Frostbite is most common in the fingers, toes, nose, ears, cheeks, and chin. In addition to temperature, it can also result from direct contact with frozen metal, ice, and very cold liquids. Even protected skin can succumb to frostbite.

There are three degrees of frostbite:

Frostnip A milder first-degree injury that doesn’t cause permanent damage to the skin.

Superficial Frostbite More serious, this second-degree injury occurs when frost crystals begin to form in the skin, causing it to feel warm and start to swell.

Deep Frostbite Third-degree injuries can occur when blood flow to blood vessels, nerves, muscles, and bones stops. This can cause permanent damage, depending on how deep and how long the tissue was frozen. Amputation may be needed if the frozen tissue dies.

As in cases of hypothermia, if a person experiences dangerously cold weather conditions for an extended time, blood flow to the extremities can be reduced, causing frostbite in the fingers, toes, hands, and feet.

The constriction of blood vessels redirects blood flow to the vital organs, supplying them with much-needed oxygen and maintaining the body’s core temperature. If prolonged, this will cause the skin and nearby tissues to begin to die from the outside in.

Dress for Protection

Wearing proper winter-rated gear is extremely important in preventing cold stress. Choose wool or synthetic material over cotton, as these materials retain their insulative ability even when wet.

To increase insulation, consider wearing at least three layers of loose-fitting clothing with wool or a synthetic as your inner and middle layers. Wear a water-resistant outer layer that also allows ventilation to alleviate overheating. Change out of wet clothing often.

Since much heat is released through the head, be sure to wear a hat or hood. Balaclavas are also a good choice to keep the face and neck protected. Keep your extremities warm by wearing waterproof, insulated boots and gloves. Moreover, have on hand extra socks, gloves, hats, and changes of clothing.

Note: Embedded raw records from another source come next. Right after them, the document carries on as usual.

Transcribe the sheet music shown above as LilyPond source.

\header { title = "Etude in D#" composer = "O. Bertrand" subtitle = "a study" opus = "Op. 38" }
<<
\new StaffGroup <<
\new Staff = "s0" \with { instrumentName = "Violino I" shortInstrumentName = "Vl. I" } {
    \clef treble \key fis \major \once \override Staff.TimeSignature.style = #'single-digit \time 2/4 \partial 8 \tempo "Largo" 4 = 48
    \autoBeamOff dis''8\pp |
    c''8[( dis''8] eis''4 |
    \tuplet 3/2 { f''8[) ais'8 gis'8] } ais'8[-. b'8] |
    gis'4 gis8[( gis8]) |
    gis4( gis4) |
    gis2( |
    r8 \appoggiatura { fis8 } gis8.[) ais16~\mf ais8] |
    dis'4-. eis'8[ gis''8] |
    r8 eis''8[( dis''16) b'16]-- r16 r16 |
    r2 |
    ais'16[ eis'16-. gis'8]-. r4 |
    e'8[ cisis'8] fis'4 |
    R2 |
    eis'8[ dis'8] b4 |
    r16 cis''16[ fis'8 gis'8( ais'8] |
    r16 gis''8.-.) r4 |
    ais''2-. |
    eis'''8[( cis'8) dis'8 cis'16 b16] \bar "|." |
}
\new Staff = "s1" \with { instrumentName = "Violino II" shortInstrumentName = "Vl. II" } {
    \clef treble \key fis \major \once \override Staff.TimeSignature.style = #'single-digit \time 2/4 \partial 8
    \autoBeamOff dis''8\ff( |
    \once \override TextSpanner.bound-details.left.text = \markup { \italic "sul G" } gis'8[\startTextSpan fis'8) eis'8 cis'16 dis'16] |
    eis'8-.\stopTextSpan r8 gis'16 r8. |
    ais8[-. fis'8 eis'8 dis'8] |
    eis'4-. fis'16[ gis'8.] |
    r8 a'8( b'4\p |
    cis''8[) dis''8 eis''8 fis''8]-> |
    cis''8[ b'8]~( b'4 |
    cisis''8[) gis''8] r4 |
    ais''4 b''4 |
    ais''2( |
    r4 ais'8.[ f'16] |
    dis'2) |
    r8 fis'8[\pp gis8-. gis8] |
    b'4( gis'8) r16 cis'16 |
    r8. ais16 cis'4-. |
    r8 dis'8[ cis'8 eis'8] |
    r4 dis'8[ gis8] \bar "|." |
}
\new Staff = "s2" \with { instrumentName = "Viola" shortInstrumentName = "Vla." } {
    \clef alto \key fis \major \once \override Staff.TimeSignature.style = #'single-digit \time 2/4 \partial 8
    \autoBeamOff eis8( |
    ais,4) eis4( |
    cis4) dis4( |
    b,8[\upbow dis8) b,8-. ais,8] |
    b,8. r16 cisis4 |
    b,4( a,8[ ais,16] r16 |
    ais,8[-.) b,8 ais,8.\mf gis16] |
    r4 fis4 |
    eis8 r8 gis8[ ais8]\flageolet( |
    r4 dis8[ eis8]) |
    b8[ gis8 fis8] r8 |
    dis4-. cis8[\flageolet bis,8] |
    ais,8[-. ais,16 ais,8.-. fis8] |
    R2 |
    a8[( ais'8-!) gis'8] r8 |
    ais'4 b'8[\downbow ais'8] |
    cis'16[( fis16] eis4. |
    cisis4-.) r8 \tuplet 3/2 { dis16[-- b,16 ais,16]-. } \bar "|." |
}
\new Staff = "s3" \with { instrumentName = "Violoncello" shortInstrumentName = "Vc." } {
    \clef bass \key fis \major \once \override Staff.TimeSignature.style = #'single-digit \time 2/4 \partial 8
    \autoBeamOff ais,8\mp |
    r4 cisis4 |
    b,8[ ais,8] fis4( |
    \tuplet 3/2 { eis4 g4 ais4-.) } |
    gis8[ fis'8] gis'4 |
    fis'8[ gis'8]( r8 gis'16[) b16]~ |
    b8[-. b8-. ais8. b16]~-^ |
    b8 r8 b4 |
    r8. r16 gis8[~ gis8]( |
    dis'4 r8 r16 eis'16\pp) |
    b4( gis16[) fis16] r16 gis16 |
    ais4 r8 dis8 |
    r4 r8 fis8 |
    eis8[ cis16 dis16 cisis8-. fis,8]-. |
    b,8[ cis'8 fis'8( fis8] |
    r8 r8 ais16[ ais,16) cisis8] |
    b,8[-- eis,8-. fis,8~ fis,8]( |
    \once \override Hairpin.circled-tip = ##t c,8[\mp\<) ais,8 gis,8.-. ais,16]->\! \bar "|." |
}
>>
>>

Frostbite is most common in the fingers, toes, nose, ears, cheeks, and chin. Source: Wellcome Collection.

Workplace Safety

In-the-field medical treatment for hypothermia and frostbite are similar. First, seek medical help immediately. Then, gently move the victim into a warm place.

Remove wet or damp clothing. Slowly warm the person with warm blankets, protecting toes or fingers with dry gauze if frostbite is suspected. Do not rub the damaged skin.

If the victim can easily swallow, give them warm (not hot) liquids. If medical help is far off, place the person near a heat source. Never give alcohol or caffeine to someone with hypothermia.

While eliminating tree workers’ exposure to cold-weather work may not always be possible, providing a warm place for them to rest and change out of wet clothes will go a long way in preventing hypothermia and frostbite.

While OSHA does not have cold-weather standards for businesses, employers do have a “duty” to protect employees against hazards that can include cold stress and freezing temperatures.

To ensure injured tree workers can be stabilized while awaiting emergency care, all arborists should be trained in first-aid practices. In addition, chemical heat packs and medical thermometers should be standard in all first-aid kits.

Closely monitoring fellow workers through a buddy system could help prevent cold-related incidents and provide a fail-safe to quickly seek medical help if warranted.

Cold weather awaits, but with awareness of the dangers and some necessary protocols, workers can safely navigate their workday without succumbing to these winter risks.